我正在操作UCI数据集,其中一些包含“?” 在线。 例如:
56.0,1.0,2.0,130.0,221.0,0.0,2.0,163.0,0.0,0.0,1.0,0.0,7.0,0 58.0,1.0,2.0,125.0,220.0,0.0,0.0,144.0,0.0,0.4,2.0,?,7.0,0 57.0,0.0,2.0,130.0,236.0,0.0,2.0,174.0,0.0,0.0,2.0,1.0,3.0,1 38.0,1.0,3.0,138.0,175.0,0.0,0.0,173.0,0.0,0.0,1.0,?,3.0,0我首先使用numpy.loadtxt()加载文件,并尝试用“?”删除行。 使用line.contains('?') ,但遇到类型错误。
然后,我使用pandas.read_csv ,但是,我仍然没有简单的方法删除所有包含特定字母“?”的行。
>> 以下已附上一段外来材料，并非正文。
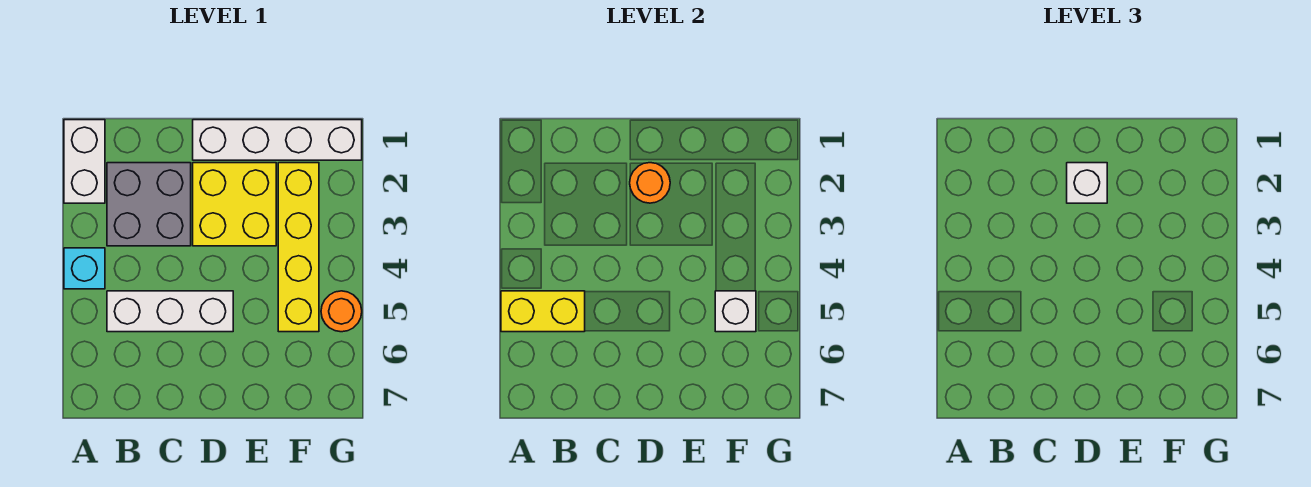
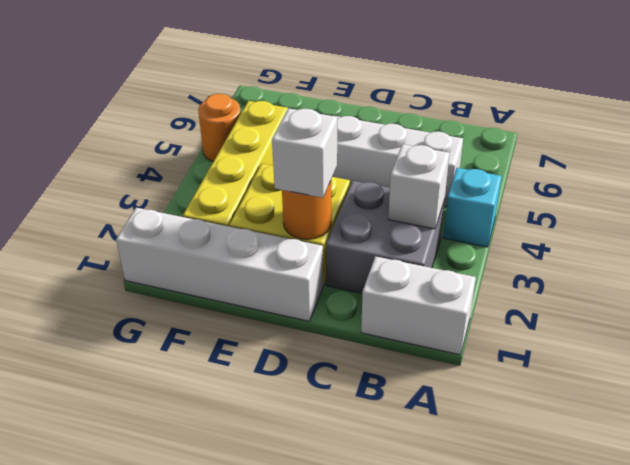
white 1x2 brick [64,120,105,203] -> white 1x2 brick turned to [361,256,476,355]
yellow 1x2 brick [501,291,585,332] -> none
white 1x1 brick [715,291,756,332] -> white 1x1 brick moved to [388,144,450,229]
有没有简单的方法来清理数据? 我需要一个没有任何“?”的浮点型数据文件 在里面。 谢谢〜
I am operating the UCI data sets, some of them contains "?" in lines. For example:
56.0,1.0,2.0,130.0,221.0,0.0,2.0,163.0,0.0,0.0,1.0,0.0,7.0,0 58.0,1.0,2.0,125.0,220.0,0.0,0.0,144.0,0.0,0.4,2.0,?,7.0,0 57.0,0.0,2.0,130.0,236.0,0.0,2.0,174.0,0.0,0.0,2.0,1.0,3.0,1 38.0,1.0,3.0,138.0,175.0,0.0,0.0,173.0,0.0,0.0,1.0,?,3.0,0I firstly use numpy.loadtxt() to load file, and try to delete the lines with "?" using line.contains('?'), but got error with the type.
Then I use pandas.read_csv, however, I still have no easy way to delete all lines contains a specific letter "?".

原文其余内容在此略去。